Disadvantages of Automated Functional Testing
- The machine used for running scripts gets occupied until the test automation activity is finished(true for Selenium, Appium, WinAppDriver, and CodedUI).
- Small mistakes at the wrong time can fail your automated testing scripts. For example, hitting the enter key while UI automated testing is in progress might cause an unwanted popup or a form to submit, which could lead to a test failure.
- Automated black box testing (a.k.a functional UI testing) is slow. (true for Selenium, Appium, WinAppDriver, and CodedUI)
- Many resources are needed to run multiple tests in parallel(although it might not be possible to run specific tests in parallel due to application domain requirements).

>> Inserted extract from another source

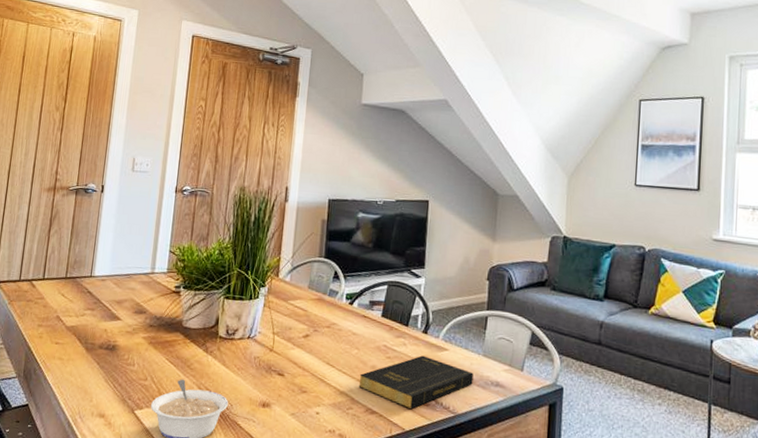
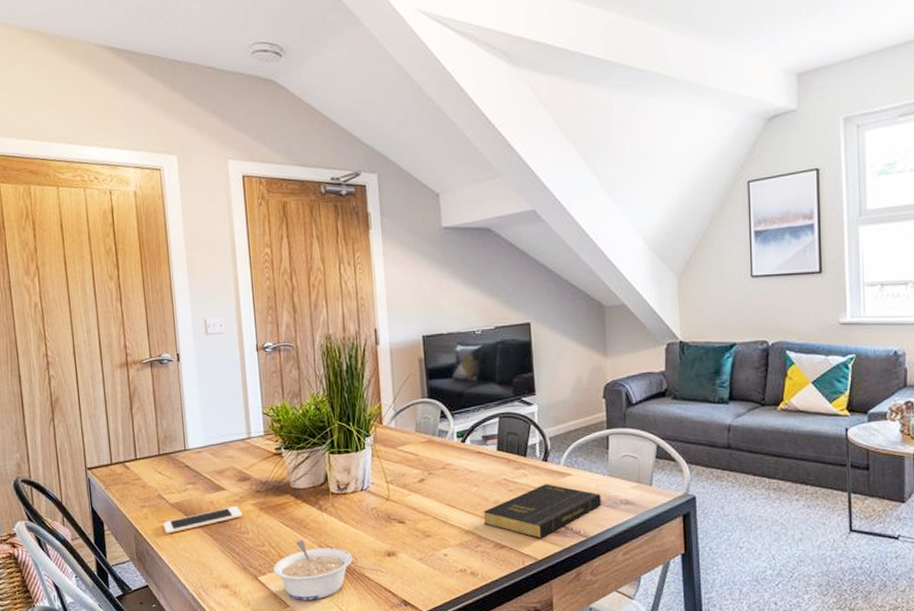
cell phone: none [55,337,132,356] -> present [163,506,243,534]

- You can't pinpoint the cause of the fault, you only get to know the steps to reproduce, and the developers have to find the root cause of the bug later.
- Automated functional tests are flaky and fail due to small changes in the application UI.
Automation testing is the buzzword of the day. But we must know that some types of test automation are less valuable than some other types of automated testing.
Not all automated tests are created equal.
UI-driven testing, known as end-to-end or functional testing, is, on the surface, the easiest to get going. As a result, tools like Selenium, Appium, Coded UI, WinAppDriver, WebDriver.IO, and PostMan are in high demand. But there are still some disadvantages of automated UI testing, briefly summarized here for you.
The best thing you can do is to automate unit testing and then integration testing. That's where you're going to get the most coverage.